Spring Mountain is one of these places that feels forgotten even by the people running it, its lifts rusted and worn, its trails and base areas dotted with boarded-up shacks and odd assortments of props from what look to be Halloween experiences. It is just 35 miles north of Philadelphia and no one was there. Nonetheless I enjoyed the place, its split peaks separated by long narrow trails making it feel far larger than it is, little jumps all over, the trails baked marvelously beneath the springtime sky. The summit lift looker’s left was for some reason closed and so I hiked up and skied corn-corduroy which ought to be its own special class of hollering freefall. The only run closed was the double-diamond Plummet and it was melted down to grass so not poachable. I hope this place survives because this.

Two hours west sat Roundtop, thrusting out of the countryside like something built or bulldozed into being. It too was empty but the snow everywhere was magnificent, fast and soft and pre-slushy. Big bumps everywhere. What snowmakers do in Pennsylvania is just an indescribable thing and if these people were put in charge of I don’t know Wolf Creek the place would probably never close, so improbable is the work they do manufacturing deep snowbases in a snow-barren landscape.

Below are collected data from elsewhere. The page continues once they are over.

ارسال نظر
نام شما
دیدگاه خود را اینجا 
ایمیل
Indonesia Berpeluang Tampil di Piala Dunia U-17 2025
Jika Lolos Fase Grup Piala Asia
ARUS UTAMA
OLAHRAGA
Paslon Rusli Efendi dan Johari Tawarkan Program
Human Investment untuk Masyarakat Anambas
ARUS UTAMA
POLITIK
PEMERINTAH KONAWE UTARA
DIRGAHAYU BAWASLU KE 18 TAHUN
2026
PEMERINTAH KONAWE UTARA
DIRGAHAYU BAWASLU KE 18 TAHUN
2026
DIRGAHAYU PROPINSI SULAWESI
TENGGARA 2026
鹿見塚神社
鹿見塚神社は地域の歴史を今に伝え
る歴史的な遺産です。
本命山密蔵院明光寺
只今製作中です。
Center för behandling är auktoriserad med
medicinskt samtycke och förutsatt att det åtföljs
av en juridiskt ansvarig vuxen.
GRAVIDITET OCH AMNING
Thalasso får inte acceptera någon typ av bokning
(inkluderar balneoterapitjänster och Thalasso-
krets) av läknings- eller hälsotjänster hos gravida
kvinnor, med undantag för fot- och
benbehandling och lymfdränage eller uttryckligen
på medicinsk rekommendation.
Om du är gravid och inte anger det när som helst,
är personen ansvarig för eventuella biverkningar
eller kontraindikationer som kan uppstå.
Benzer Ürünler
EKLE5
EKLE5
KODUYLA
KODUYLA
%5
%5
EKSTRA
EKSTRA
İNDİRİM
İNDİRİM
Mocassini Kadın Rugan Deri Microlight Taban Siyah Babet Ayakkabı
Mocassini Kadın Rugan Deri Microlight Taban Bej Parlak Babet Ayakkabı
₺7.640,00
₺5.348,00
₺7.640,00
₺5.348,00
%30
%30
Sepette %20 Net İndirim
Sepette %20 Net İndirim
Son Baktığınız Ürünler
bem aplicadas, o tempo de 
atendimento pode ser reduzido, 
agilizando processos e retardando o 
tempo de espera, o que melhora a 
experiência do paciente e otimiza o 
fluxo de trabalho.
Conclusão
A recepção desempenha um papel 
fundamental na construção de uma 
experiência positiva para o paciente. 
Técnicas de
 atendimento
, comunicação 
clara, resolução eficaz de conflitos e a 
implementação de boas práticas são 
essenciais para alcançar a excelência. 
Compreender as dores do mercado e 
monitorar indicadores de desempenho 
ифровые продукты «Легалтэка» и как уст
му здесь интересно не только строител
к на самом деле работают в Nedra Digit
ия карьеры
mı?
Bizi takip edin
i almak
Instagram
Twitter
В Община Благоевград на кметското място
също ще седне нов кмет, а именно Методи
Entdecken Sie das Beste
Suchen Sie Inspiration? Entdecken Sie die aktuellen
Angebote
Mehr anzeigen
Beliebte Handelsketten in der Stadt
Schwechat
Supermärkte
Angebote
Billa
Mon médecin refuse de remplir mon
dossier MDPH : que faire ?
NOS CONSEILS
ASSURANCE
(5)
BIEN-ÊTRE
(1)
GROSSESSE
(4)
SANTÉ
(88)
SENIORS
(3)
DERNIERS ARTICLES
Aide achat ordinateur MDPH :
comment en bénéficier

Sunday, March 14 – Mountain Creek

This is a weird thing to say but I only tend to ski Mountain Creek when conditions are terrible. I have a season pass because it’s dirt-cheap and the ski area is close and it’s a big mountain but when conditions are prime the liftlines are breadlines-at-wartime insane. But the big snows of February have all melted and even though the base is still deep and the whole mountain’s still open the crowds have thinned from their yay-it’s-winter peaks. So from 8 a.m. until 11 I sailed onto the lift mostly alone and just lapped South Peak and then Granite for a run or two. Then the rest of New Jersey showed up and I left like I always do when they arrive but I stacked up like 14,000 feet of vertical in less than three hours and I was pretty satisfied with that for a day’s work and I was home by lunchtime.